Caroline Morris Galt (November 6, 1875 – January 17, 1937) was an American college professor. She taught Greek, Latin, art history and archaeology courses at Mount Holyoke College, and was the first woman appointed as an annual professor at the American School of Classical Studies at Athens.

== Early life and education ==
Galt was born in Aurora, Illinois, the daughter of Thomas Galt and Jeannette McFarlane Galt. Her mother was born in Glasgow, Scotland. She had a sister Jeannette, a sister Mary, and a brother Thomas.
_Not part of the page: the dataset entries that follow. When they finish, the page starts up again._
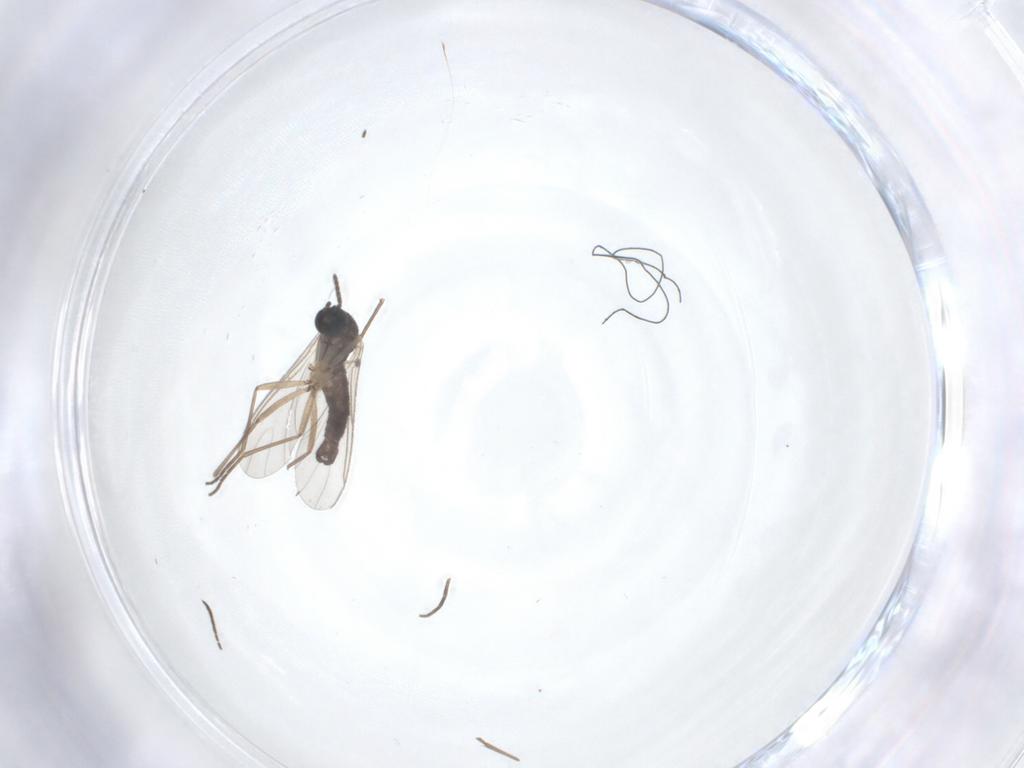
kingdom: Animalia
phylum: Arthropoda
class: Insecta
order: Diptera
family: Sciaridae
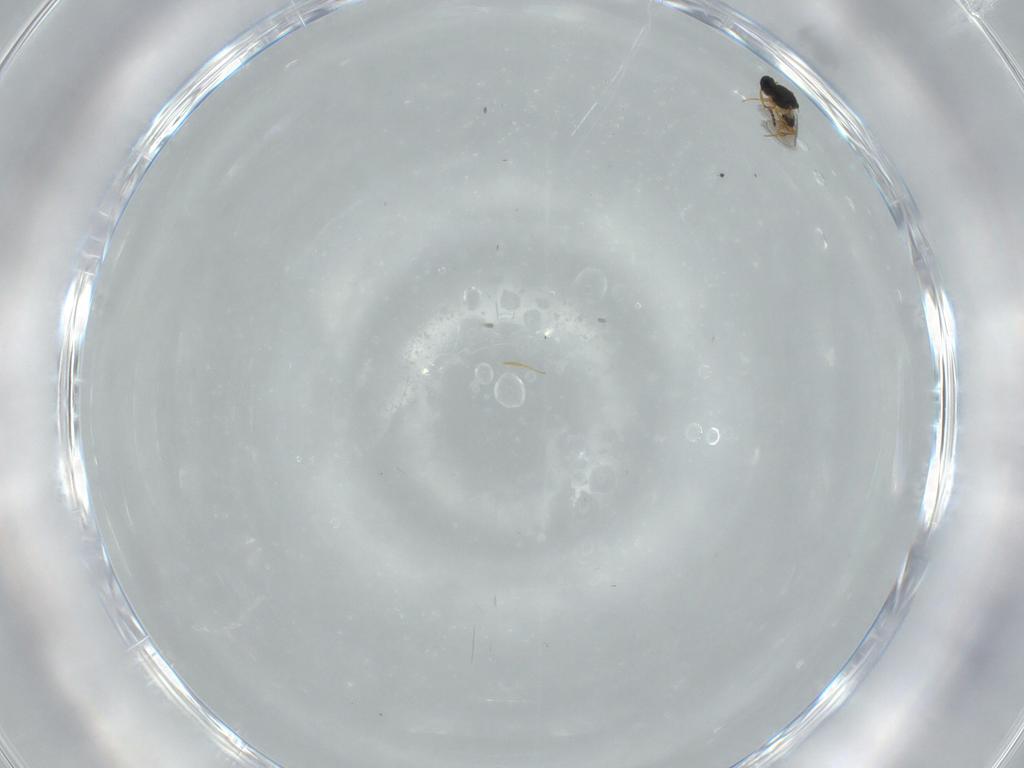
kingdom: Animalia
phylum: Arthropoda
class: Insecta
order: Hymenoptera
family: Platygastridae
Caroline Galt earned a bachelor's degree at Bryn Mawr College in 1897, and pursued further studies at the University of Chicago and Columbia University. She was enrolled at the American School of Classical Studies in Rome in 1910 and 1911.

== Career ==
Galt taught Greek and mathematics at the Pennsylvania College for Women in Pittsburgh after college. She taught Latin at Mount Holyoke College starting in 1903, but was listed with the faculty only from 1908 to 1937. She taught Greek and Latin, and took over much of the work of art history and archaeology professor Louise Fitz Randolph in 1913. Her sisters, Mary Wallace Galt and Jeannette Rachel Galt, also taught at Mount Holyoke (mathematics and Latin, respectively).

Galt taught a variety of courses throughout her time as an associate professor of archaeology at Mount Holyoke College. During the 1919-1920 academic year, she instructed classes on Egyptian archaeology, Roman archaeology, and Greek sculpture.

Galt published articles on "a bronze statuette whose monumental beauty alone merits publication", on "a sculptured marble fragment" from Aptera, and on the "secluded life led by Greek women of the Hellenic Period". In 1924 she toured through several northeastern states lecturing on "The Romans in Egypt."

Galt organized the Mount Holyoke Friends of Art. In 1925, she was the first woman appointed as an annual professor at the American School of Classical Studies at Athens. She was a member of the Classical League, the Archaeological Institute of America, the American Philological Association, and the American Numismatic Society. One of her students at Mount Holyoke was archaeologist Sara Anderson Immerwahr.

== Death ==
Galt died of cancer on January 17th, 1937, in South Hadley, Massachusetts, at 61 years old.